Kaggle Titanic and DecisionTreeRegressor

johan_g · September 28, 2020, 7:27am

I’m trying to do the Kaggle Titanic competition using a DecisionTreeRegressor as in lesson 9.
I’m doing fine (I guess at least) until I want to use the model to get the predictions on the test set.

I prepared the test set this way:
df_test = pd.read_csv(path/'test.csv', low_memory=False)
to_test = TabularPandas(df_test, procs, cat, cont)

I finally try to predict using my trained DecisionTreeRegressor model:
m.predict(to_test.train.xs)

I get the following error:
ValueError: Number of features of the model must match the input. Model n_features is 12 and input n_features is 13

I understand there is no column Survived in the test set, as it’s what I want my model to predict.
I’m also not sure if I use the TabularPandas the right way, as I’m using to_test.train.xs, even so it’s not a training set.
Can anyone please tell me how to solve it? Thanks in advance!

muellerzr · September 28, 2020, 1:59pm

to_test should be made based off of the training set, which you’re not doing here. Currently I have a PR in that should make this easier in the future but what you need to do is something akin to either:

dls = to.dataloaders()
test_dl = dls.test_dl(df_test)
m.predict(test_dl.dataset.xs)

Or:

to_test = to.valid.new(df_test)
m.predict(to_test.xs)

The first is a scenario where you don’t have access to the training data, IE learn.export or torch.save(dls) and then loading them back in.

The second is when it’s in the same notebook/instance

johan_g · September 28, 2020, 3:42pm

Thanks for the reply @muellerzr

I tried the approach above.
When I tried to predict, I got the following error:

KeyError: "['Age_na'] not in index"

Here is the major part of the code if it helps:

df = pd.read_csv(path/'train.csv', low_memory=False)

procs = [Categorify, FillMissing]

cont, cat = cont_cat_split(df, 1, dep_var=dep_var)

to = TabularPandas(df, procs, cat, cont, y_names=dep_var, splits=splits)

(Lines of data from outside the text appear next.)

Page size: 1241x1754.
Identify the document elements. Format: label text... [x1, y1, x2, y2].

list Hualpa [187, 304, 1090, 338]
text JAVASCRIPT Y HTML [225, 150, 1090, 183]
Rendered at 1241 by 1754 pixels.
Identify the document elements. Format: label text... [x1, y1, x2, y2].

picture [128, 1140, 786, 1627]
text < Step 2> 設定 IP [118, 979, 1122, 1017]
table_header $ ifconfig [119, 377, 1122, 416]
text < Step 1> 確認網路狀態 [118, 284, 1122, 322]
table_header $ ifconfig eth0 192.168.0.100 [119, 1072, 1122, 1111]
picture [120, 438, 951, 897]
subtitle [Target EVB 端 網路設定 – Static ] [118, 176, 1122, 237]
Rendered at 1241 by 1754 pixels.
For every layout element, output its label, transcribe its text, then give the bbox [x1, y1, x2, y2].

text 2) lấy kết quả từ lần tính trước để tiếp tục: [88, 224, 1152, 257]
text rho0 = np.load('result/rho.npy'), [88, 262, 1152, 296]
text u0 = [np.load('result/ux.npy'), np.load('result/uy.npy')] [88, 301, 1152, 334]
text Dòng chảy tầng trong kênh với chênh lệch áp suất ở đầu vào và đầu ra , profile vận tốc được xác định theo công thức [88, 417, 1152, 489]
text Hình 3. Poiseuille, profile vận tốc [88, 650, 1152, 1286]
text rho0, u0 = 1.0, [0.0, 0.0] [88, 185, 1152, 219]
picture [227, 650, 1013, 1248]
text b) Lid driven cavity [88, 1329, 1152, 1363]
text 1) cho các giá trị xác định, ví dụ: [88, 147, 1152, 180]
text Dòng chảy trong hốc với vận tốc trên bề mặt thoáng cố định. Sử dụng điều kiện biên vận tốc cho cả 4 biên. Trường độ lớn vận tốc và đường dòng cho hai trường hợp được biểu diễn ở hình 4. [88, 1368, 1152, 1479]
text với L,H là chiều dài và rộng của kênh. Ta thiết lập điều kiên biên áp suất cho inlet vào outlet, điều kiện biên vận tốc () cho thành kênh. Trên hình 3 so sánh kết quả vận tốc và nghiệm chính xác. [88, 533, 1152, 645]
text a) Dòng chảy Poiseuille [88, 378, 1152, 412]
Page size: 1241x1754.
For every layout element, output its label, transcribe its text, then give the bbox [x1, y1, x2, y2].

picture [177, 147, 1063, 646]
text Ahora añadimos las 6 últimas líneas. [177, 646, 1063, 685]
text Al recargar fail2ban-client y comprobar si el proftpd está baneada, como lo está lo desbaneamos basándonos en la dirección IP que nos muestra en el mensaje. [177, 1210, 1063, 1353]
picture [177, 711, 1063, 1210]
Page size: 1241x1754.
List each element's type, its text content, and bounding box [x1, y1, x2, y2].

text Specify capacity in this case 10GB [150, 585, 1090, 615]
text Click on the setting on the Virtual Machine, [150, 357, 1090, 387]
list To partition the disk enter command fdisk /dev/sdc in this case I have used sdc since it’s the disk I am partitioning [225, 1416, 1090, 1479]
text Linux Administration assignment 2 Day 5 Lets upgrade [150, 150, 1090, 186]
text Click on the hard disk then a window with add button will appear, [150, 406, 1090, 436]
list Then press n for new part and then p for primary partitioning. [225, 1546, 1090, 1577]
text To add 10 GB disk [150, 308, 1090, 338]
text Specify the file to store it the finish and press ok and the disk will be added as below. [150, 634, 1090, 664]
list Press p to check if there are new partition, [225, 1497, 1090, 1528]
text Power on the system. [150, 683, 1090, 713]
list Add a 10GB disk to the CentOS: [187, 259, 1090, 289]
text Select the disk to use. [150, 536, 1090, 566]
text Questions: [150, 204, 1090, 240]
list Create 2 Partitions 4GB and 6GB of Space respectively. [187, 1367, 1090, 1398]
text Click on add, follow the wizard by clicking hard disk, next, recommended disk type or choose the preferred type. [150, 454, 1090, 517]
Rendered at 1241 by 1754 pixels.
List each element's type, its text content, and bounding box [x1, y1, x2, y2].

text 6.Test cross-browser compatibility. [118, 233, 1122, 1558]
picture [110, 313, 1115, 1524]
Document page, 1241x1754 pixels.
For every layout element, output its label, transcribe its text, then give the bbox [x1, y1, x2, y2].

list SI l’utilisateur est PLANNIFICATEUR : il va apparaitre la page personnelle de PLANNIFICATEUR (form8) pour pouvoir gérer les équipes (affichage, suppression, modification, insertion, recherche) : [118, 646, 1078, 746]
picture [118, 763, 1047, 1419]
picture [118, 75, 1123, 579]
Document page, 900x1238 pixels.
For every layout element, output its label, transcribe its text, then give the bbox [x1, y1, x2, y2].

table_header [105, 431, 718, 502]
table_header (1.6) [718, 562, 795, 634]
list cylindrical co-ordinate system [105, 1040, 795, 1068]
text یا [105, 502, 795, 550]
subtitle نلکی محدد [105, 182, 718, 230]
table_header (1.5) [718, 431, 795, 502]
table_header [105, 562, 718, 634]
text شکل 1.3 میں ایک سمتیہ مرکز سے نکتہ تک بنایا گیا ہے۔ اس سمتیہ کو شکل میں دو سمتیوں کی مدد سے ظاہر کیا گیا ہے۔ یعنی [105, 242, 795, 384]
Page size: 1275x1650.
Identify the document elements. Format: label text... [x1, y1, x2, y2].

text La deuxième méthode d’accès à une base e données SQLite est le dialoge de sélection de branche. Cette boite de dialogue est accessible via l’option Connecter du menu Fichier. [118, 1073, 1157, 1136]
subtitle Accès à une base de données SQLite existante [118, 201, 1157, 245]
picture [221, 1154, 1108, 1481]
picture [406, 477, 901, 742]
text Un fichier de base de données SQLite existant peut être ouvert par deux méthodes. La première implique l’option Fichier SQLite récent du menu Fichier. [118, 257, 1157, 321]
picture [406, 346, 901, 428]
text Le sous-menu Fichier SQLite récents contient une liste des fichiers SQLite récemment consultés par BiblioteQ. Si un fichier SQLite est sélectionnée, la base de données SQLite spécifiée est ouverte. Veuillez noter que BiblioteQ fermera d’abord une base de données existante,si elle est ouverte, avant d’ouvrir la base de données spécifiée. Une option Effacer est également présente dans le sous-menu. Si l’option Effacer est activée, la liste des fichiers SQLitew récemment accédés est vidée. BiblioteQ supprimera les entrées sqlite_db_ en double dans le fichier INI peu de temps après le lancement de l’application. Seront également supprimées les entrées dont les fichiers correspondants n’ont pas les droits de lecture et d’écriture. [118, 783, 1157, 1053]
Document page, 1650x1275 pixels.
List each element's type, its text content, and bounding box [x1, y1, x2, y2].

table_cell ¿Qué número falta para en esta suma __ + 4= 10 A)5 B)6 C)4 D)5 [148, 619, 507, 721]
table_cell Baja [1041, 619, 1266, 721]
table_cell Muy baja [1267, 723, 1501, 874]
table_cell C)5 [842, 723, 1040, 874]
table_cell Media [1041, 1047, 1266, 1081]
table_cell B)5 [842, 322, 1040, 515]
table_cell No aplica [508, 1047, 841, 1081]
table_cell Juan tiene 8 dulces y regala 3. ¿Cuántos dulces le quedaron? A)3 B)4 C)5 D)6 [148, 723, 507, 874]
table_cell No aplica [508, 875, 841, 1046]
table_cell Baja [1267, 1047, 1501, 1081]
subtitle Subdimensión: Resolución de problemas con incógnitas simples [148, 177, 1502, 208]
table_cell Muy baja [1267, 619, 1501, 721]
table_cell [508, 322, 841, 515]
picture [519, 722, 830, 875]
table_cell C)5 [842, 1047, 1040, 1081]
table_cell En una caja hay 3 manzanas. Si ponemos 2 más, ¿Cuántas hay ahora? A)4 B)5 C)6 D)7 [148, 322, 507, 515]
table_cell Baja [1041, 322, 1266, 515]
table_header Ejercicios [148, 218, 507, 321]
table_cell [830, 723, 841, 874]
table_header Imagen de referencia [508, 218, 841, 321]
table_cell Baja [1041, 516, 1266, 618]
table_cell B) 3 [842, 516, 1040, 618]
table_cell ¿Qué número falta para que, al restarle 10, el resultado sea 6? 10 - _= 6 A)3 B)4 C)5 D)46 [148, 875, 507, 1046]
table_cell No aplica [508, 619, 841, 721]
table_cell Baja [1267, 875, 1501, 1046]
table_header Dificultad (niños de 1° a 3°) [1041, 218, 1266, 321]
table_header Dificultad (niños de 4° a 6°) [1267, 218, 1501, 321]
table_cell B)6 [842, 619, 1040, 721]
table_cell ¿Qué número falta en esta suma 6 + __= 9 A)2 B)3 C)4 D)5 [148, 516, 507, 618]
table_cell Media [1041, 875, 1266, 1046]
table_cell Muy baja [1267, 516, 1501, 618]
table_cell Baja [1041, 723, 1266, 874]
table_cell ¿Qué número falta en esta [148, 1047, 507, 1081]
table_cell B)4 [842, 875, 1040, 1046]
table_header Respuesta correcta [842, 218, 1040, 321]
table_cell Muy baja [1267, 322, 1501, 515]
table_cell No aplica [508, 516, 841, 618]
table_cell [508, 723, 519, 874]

m = DecisionTreeRegressor(min_samples_leaf=25)
m.fit(to.train.xs, to.train.y)

df_test = pd.read_csv(path/'test.csv', low_memory=False)

to_test = to.valid.new(df_test)

m.predict(to_test.xs)

KeyError: "['Age_na'] not in index"

But checking to.valid.items.columns (so the original TabularPanda object) tells me that it has a ['Age_na'] column.

Any idea?

Thanks again

maxim · October 26, 2020, 7:41pm

I have the same issue with House Price prediction Kaggle.
I’m trying to get around this by adding 1 fake row with np.NaN values where at least 1 value is NaN in the whole training+test set and the rest values are modes of the training set.
df_all = df.append(df_test)
display_all(df_all.isnull().sum().sort_index()/len(df_all))

dep_var = ‘SalePrice’

nas = df_all.isnull().sum()
nas[dep_var] = 0
nas

df_mode = df.mode(axis=0,dropna=False)
df_mode

fake_nan_row = np.where(nas == 0, df_mode, np.NaN)
pd.DataFrame(fake_nan_row)

Tried adding the fake_nan_row to training data, but when doing
to_test = to.valid.new(df_test)
m.predict(to_test.xs)
it shows KeyError: “[‘MasVnrArea_na’, ‘BsmtFinSF2_na’, ‘BsmtFinSF1_na’, ‘BsmtUnfSF_na’, ‘LotFrontage_na’, ‘GarageArea_na’, ‘GarageYrBlt_na’, ‘TotalBsmtSF_na’] not in index”
even if I add the fake_nan_row to the test dataset.

Edit:

It turns out that sklearn doesn’t keep the columns dropped during feature importance step, so we have to drop the same columns as in previous steps:

dls = to.dataloaders()
test_dl = dls.test_dl(df_test)
m.predict(test_dl.dataset.xs[to_keep].drop(to_drop, axis=1))

Adding just 1 row with NaNs to training data works, though if I remove it, I get an error:
AssertionError: nan values in BsmtFinSF1 but not in setup training set

Also, if I run without the fake NaN row in training:

to_test = to.valid.new(df_test)
m.predict(to_test.xs[to_keep].drop(to_drop, axis=1))

I get an error:
KeyError: “[‘MasVnrArea_na’, ‘LotFrontage_na’, ‘GarageYrBlt_na’] not in index”
Which is not related to sklearn, but happens just by calling to_test.xs
Which means that for some reason,
to_test = to.valid.new(df_test)
doesn’t work properly with autogenerated NaN columns.

So, my guess is that I have to add a fake row with NaN values to my training data to have all of the possible columns available for the Random Forest.
I don’t know if there is a more elegant way to do it with dataloaders automatically.